INSTRUCTION:
What should be copied is the stretch of entries below from the line with "(75, 122) none -> [299,131,399,150] 保存到本地" up to and including the line with "[752,390,793,406] gPTP ->", exactly and without images.

Stored items
=== Section Start ===
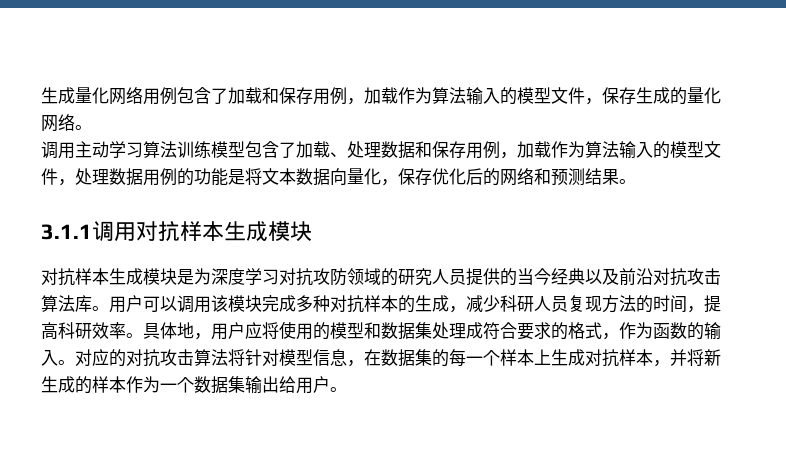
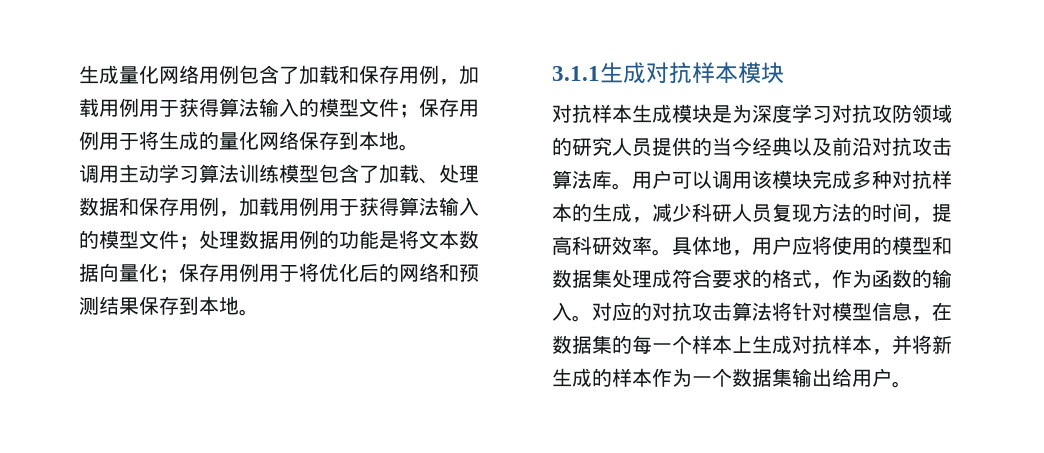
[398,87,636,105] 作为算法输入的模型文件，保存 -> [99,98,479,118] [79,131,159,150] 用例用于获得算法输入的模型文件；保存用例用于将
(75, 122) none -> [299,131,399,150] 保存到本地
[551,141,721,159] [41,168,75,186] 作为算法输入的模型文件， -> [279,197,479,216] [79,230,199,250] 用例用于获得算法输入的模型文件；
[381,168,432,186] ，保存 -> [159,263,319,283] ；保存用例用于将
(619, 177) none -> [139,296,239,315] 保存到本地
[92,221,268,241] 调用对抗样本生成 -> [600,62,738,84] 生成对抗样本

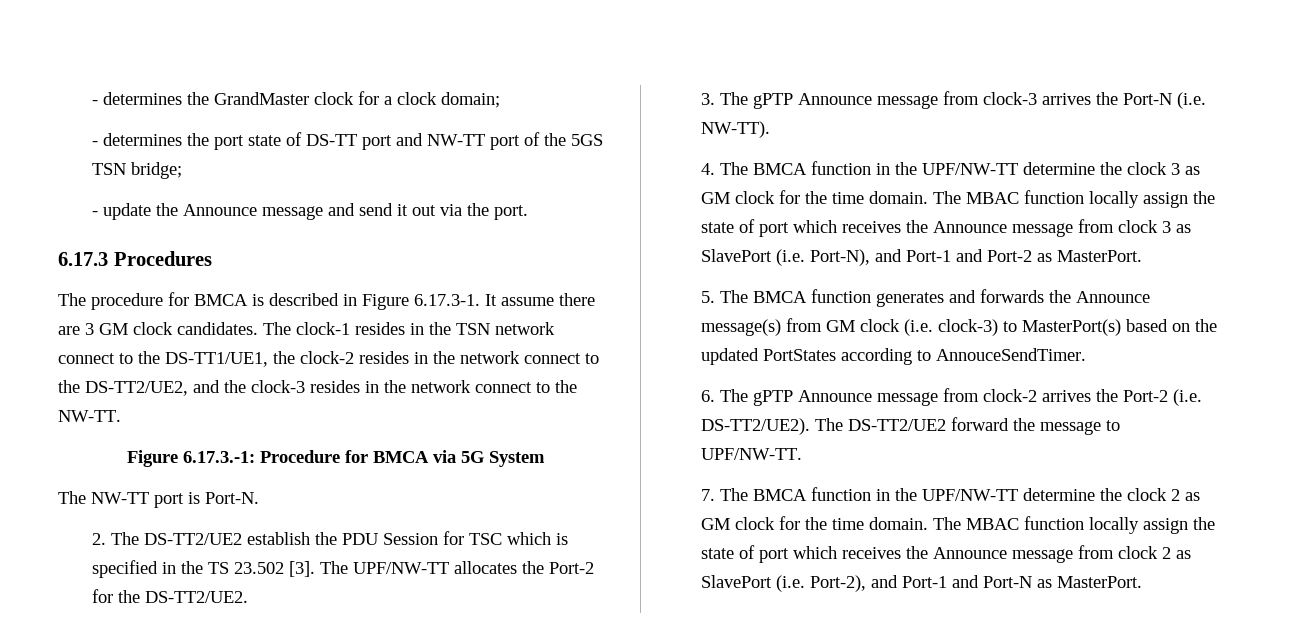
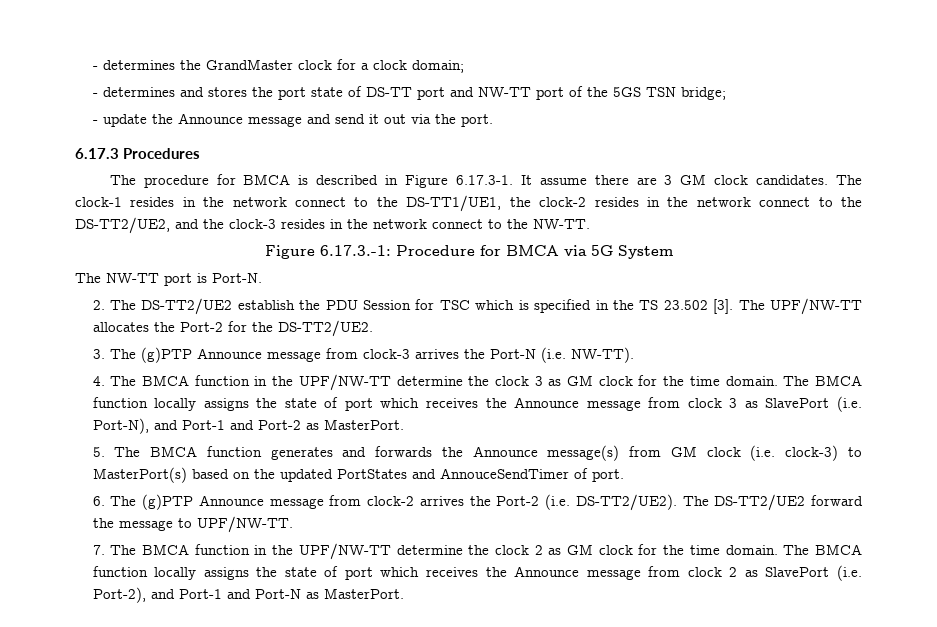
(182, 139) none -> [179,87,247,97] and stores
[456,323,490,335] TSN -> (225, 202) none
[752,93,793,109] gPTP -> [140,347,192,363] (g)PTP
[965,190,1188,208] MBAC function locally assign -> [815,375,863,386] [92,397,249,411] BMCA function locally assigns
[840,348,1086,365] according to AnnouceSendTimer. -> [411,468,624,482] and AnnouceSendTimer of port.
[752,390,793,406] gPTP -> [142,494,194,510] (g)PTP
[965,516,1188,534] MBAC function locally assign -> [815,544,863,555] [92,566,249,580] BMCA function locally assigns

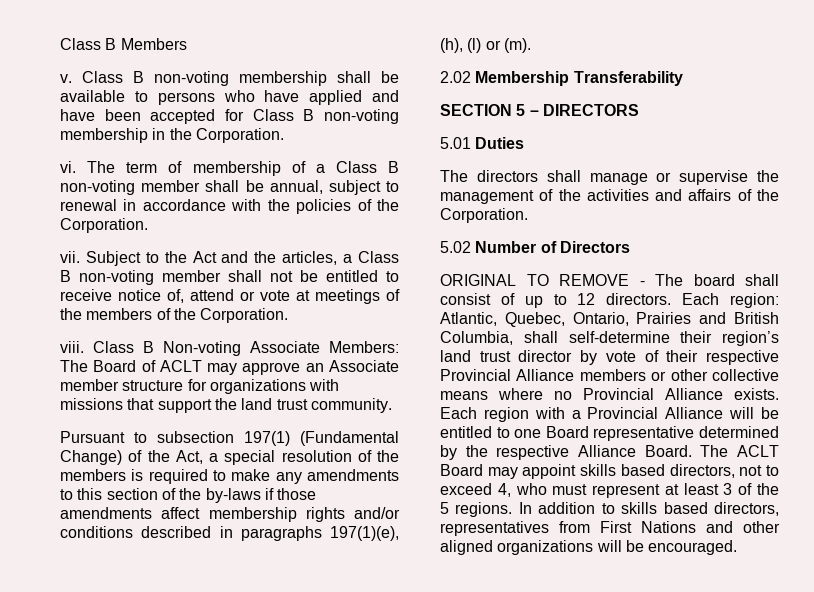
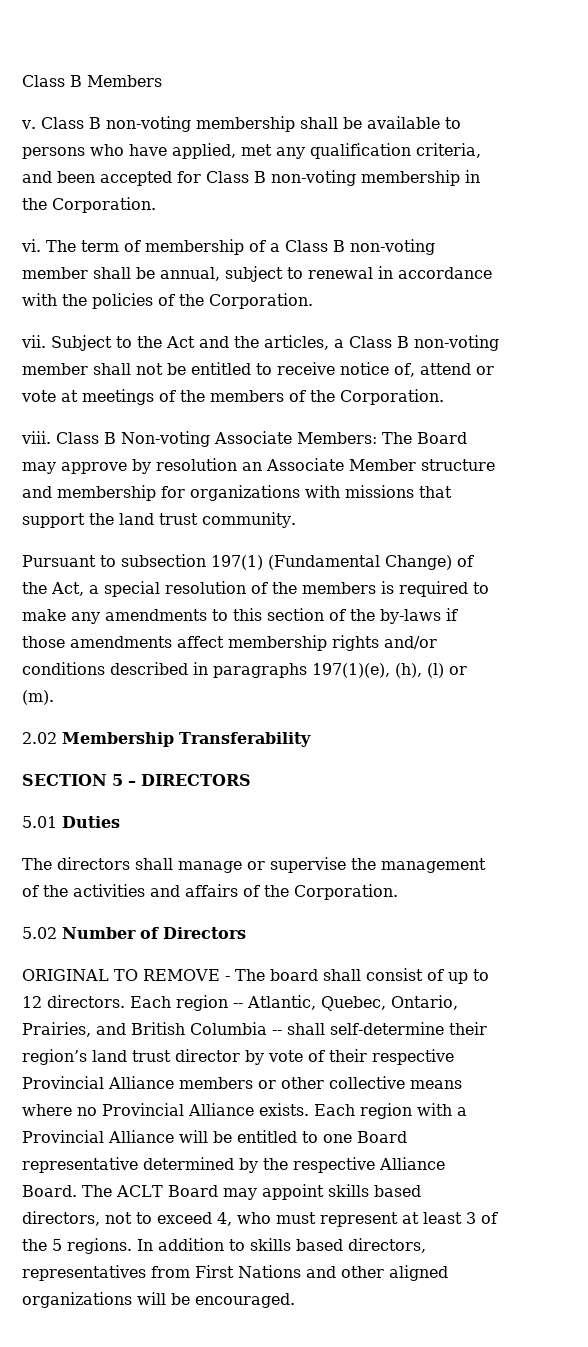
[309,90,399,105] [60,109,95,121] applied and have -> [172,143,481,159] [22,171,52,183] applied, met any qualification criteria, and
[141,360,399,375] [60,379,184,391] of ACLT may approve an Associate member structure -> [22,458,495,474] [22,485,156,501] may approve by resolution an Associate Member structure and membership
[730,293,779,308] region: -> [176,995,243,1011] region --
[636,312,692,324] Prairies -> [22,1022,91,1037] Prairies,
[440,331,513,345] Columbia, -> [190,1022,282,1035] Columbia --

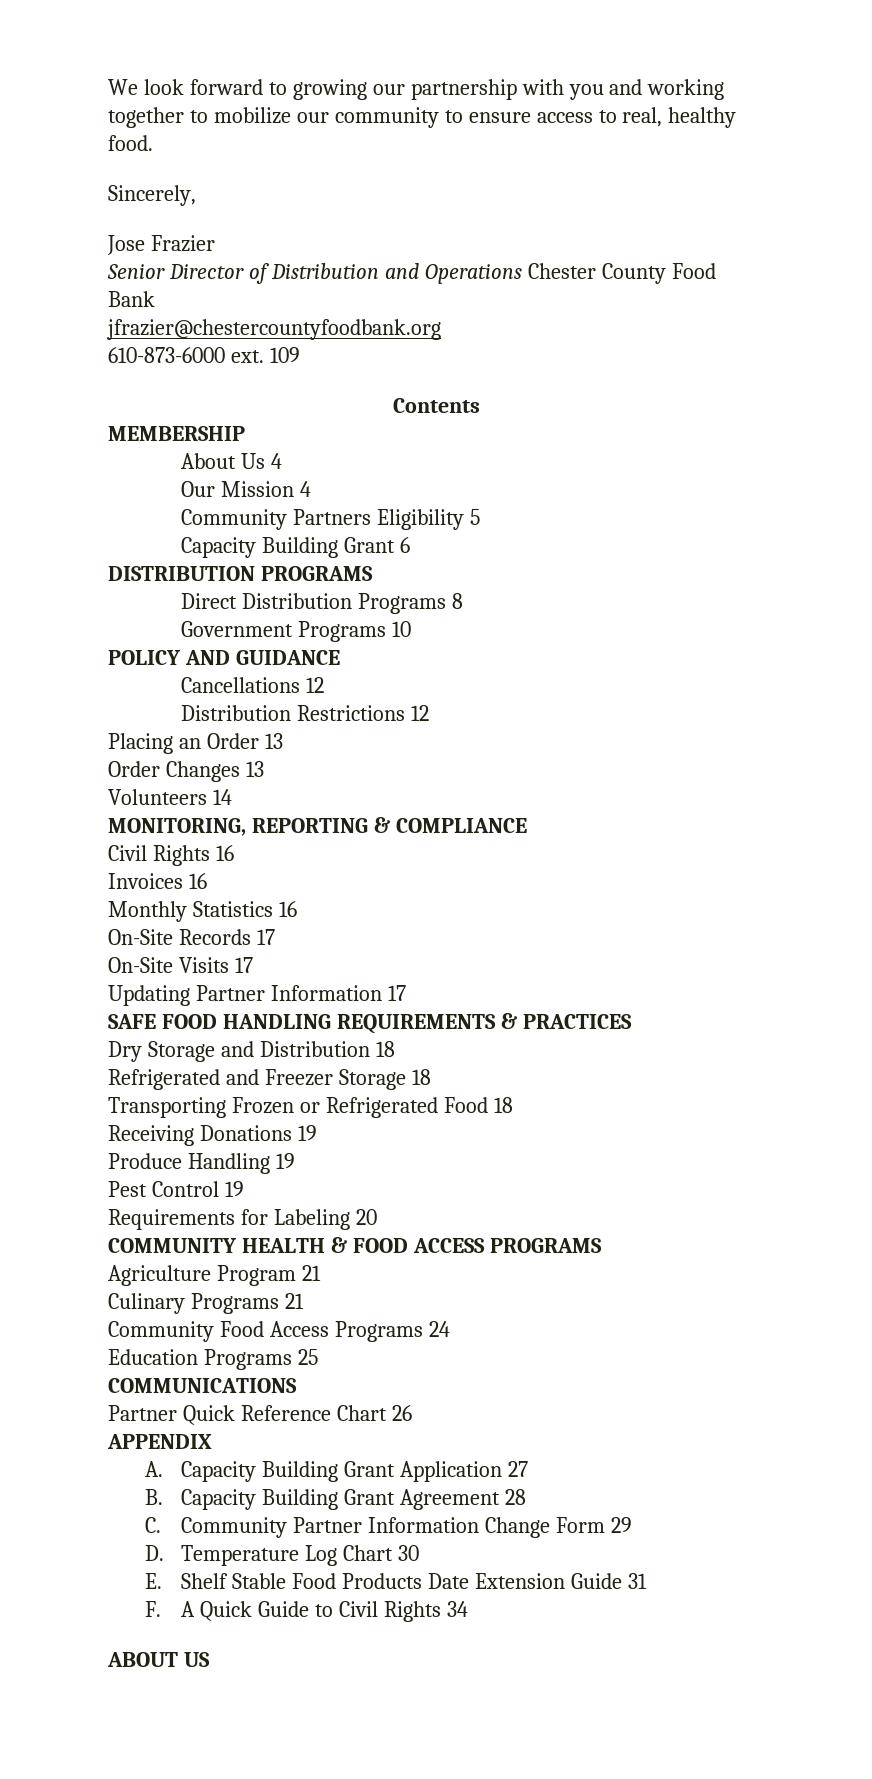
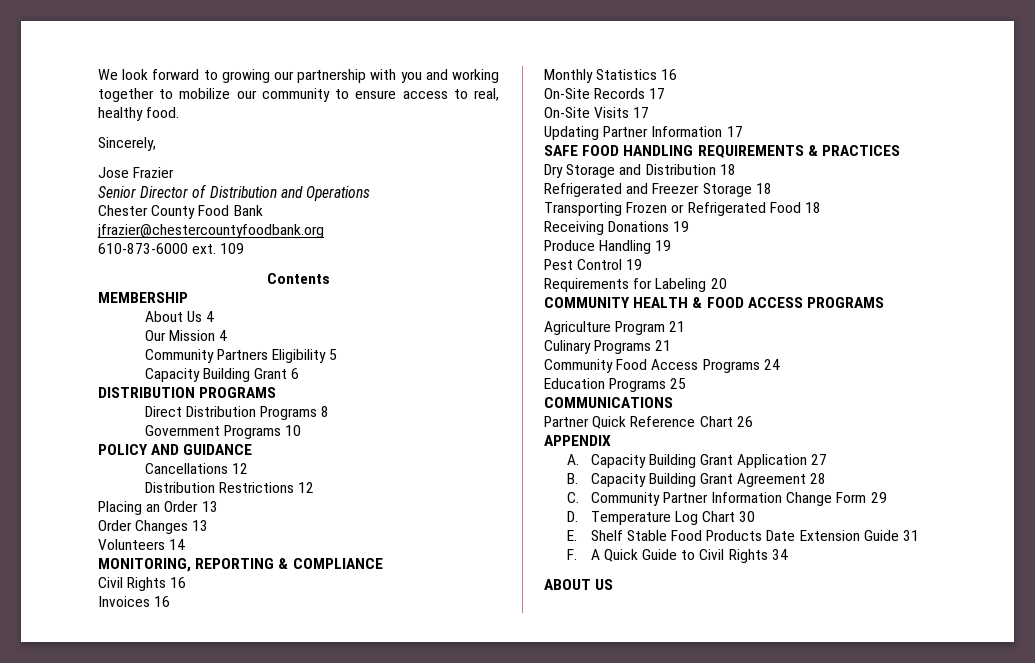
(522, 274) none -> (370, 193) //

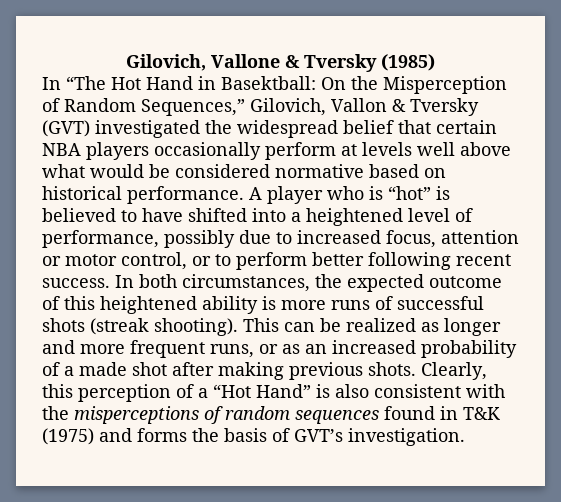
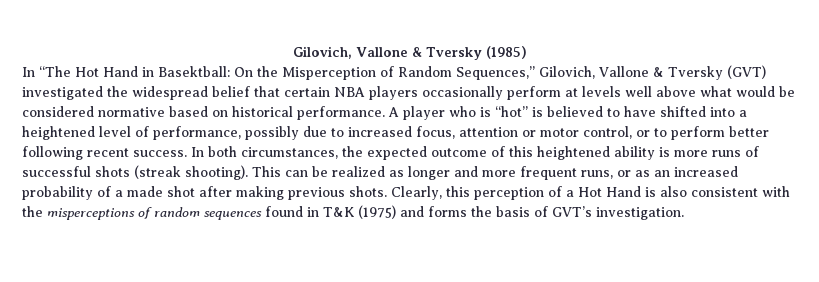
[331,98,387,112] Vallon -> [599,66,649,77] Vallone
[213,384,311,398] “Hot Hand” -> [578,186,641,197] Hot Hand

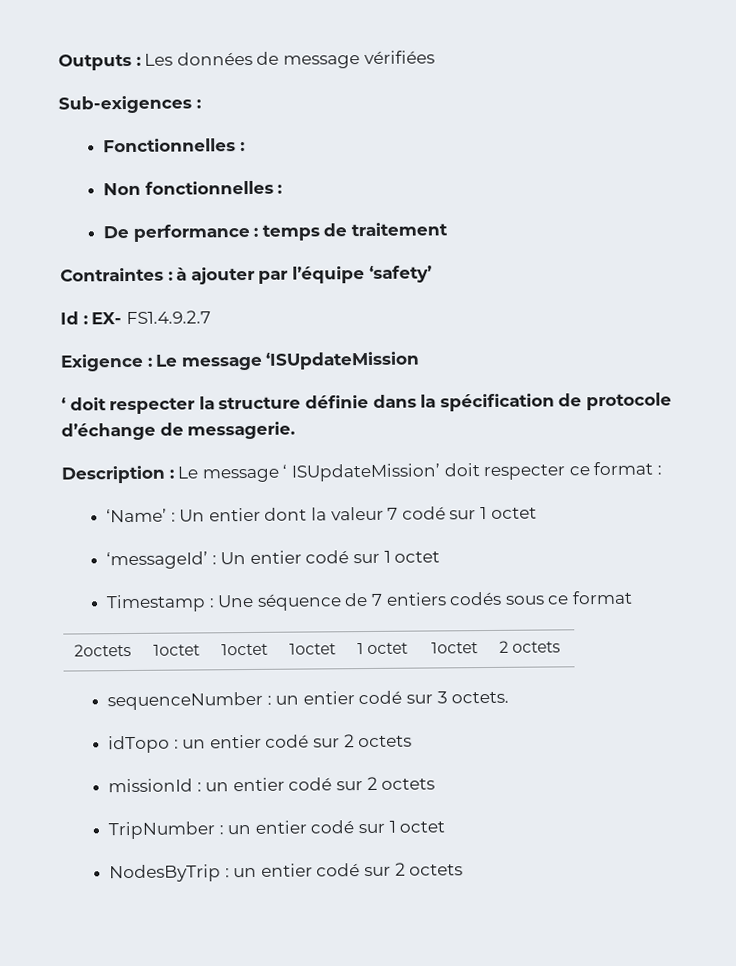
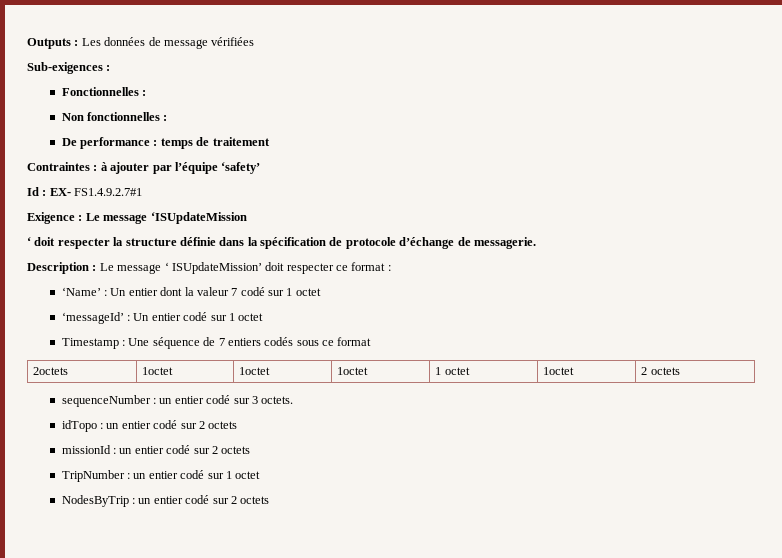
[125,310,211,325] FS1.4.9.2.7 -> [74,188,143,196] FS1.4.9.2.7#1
=== Section End ===
REPLY TO THE TASK:
(75, 122) none -> [299,131,399,150] 保存到本地
[551,141,721,159] [41,168,75,186] 作为算法输入的模型文件， -> [279,197,479,216] [79,230,199,250] 用例用于获得算法输入的模型文件；
[381,168,432,186] ，保存 -> [159,263,319,283] ；保存用例用于将
(619, 177) none -> [139,296,239,315] 保存到本地
[92,221,268,241] 调用对抗样本生成 -> [600,62,738,84] 生成对抗样本

(182, 139) none -> [179,87,247,97] and stores
[456,323,490,335] TSN -> (225, 202) none
[752,93,793,109] gPTP -> [140,347,192,363] (g)PTP
[965,190,1188,208] MBAC function locally assign -> [815,375,863,386] [92,397,249,411] BMCA function locally assigns
[840,348,1086,365] according to AnnouceSendTimer. -> [411,468,624,482] and AnnouceSendTimer of port.
[752,390,793,406] gPTP -> [142,494,194,510] (g)PTP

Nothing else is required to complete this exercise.